— SOURCE EXTRACT —
═══
There is a violence and a racism ingrained at the heart of much of what might be called English culture. That's what's shaping this referendum, that's what's fuelling these idiots in France.

It starts with the royals, works down through the politicians, cops and media and ends up with pricks in Union Jack t-shirts singing Ten German Bombers and No Surrender to the IRA. We commandeer the local pubs, chuck a few chairs about, and it's all OK because its banter and lads and all that fucking tired shit.

Our royal family hunt defenceless animals and get celebrated as "characters" when they make racist gaffes. Our captains of industry fleece pension funds and dodge taxes, our media hack dead kids phones and ruin countless lives. We celebrate wealth and privilege without challenging it. We have Children in Need as an annual event, a fucking televised celebration of our continuing to elect governments in thrall to the idea of a Great Britian with a seat at the Security Council and a fuck off warship ready to send innocent kids to their maker at a moment's notice. Paedophilia isnt a barrier to office, it's one of the perks. We call our soldiers our brave lads and then fail to look after them when they return home. The two best selling papers in the UK are obsessed with demonising foreigners as terrorists, thieves and cowards.
Our nation's greatness, politically speaking, came from building an empire based on exploitation, enslavement and murder. We didnt fight the Germans in two World Wars for any other reason than that they threatened our cash flow. We didn't defeat them for any other reason than the intervention on our side of bigger military forces. And yet, our obsession with the myth that we showed Europe who the top boy was, that we were the sole saviours of the day persists.
═══
— DATA EXCERPT —
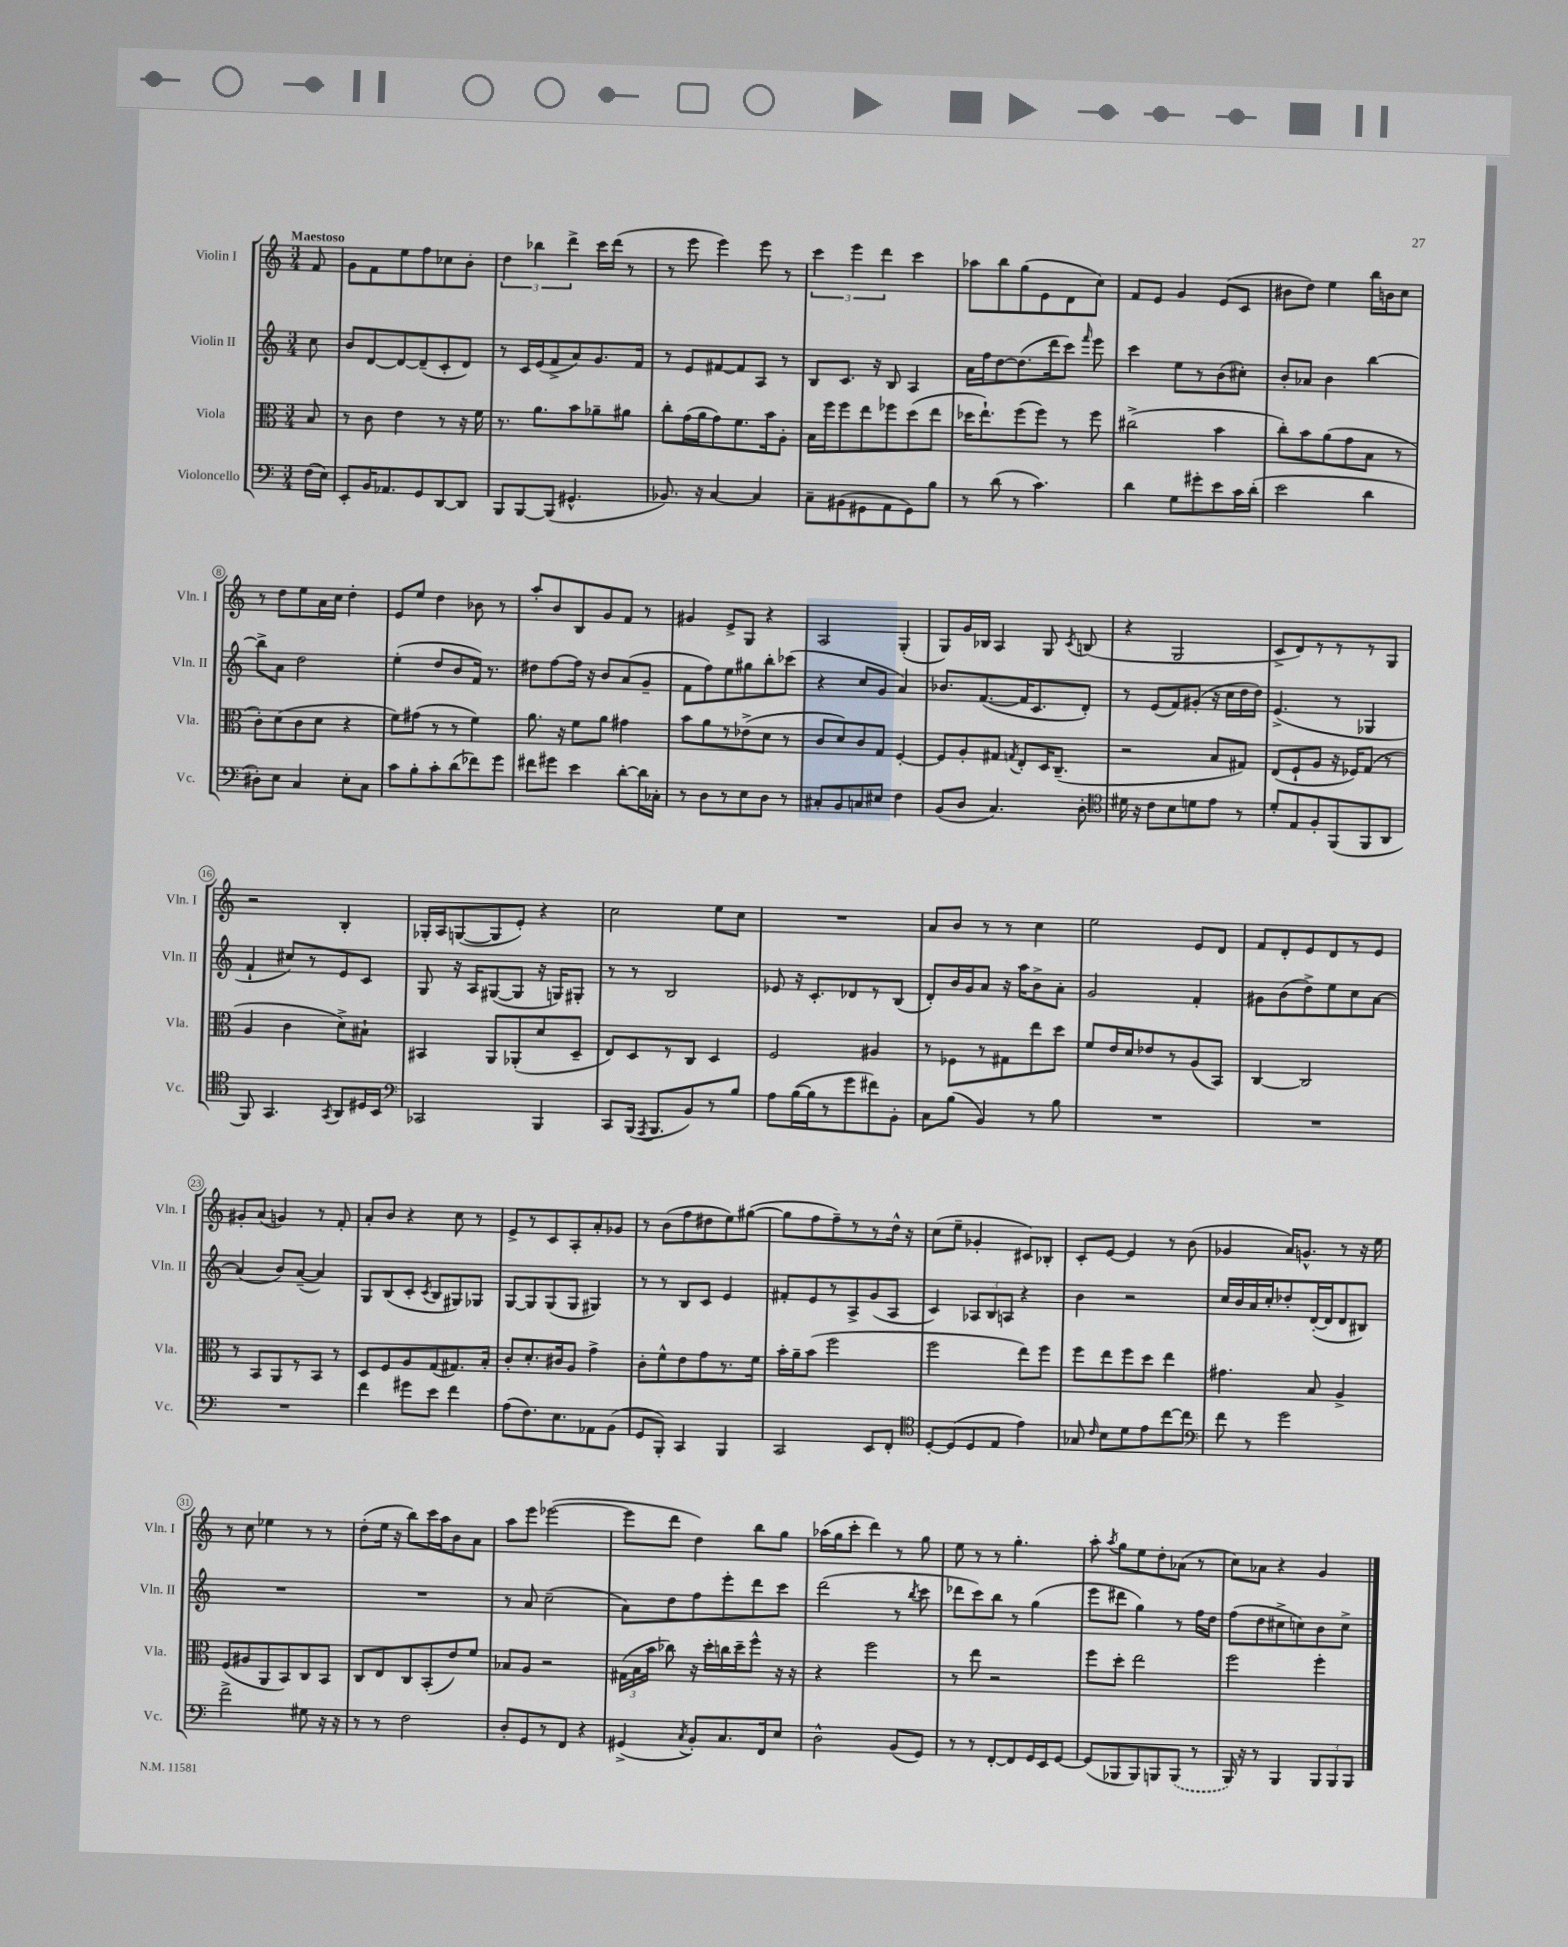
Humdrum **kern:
═══
Render this sentence from the passage on English culture in French: "We celebrate wealth and privilege without challenging it." The lines are separate material with no link to the passage on English culture.

— FULL SOLUTION —
Nous célébrons la richesse et le privilège sans les remettre en question.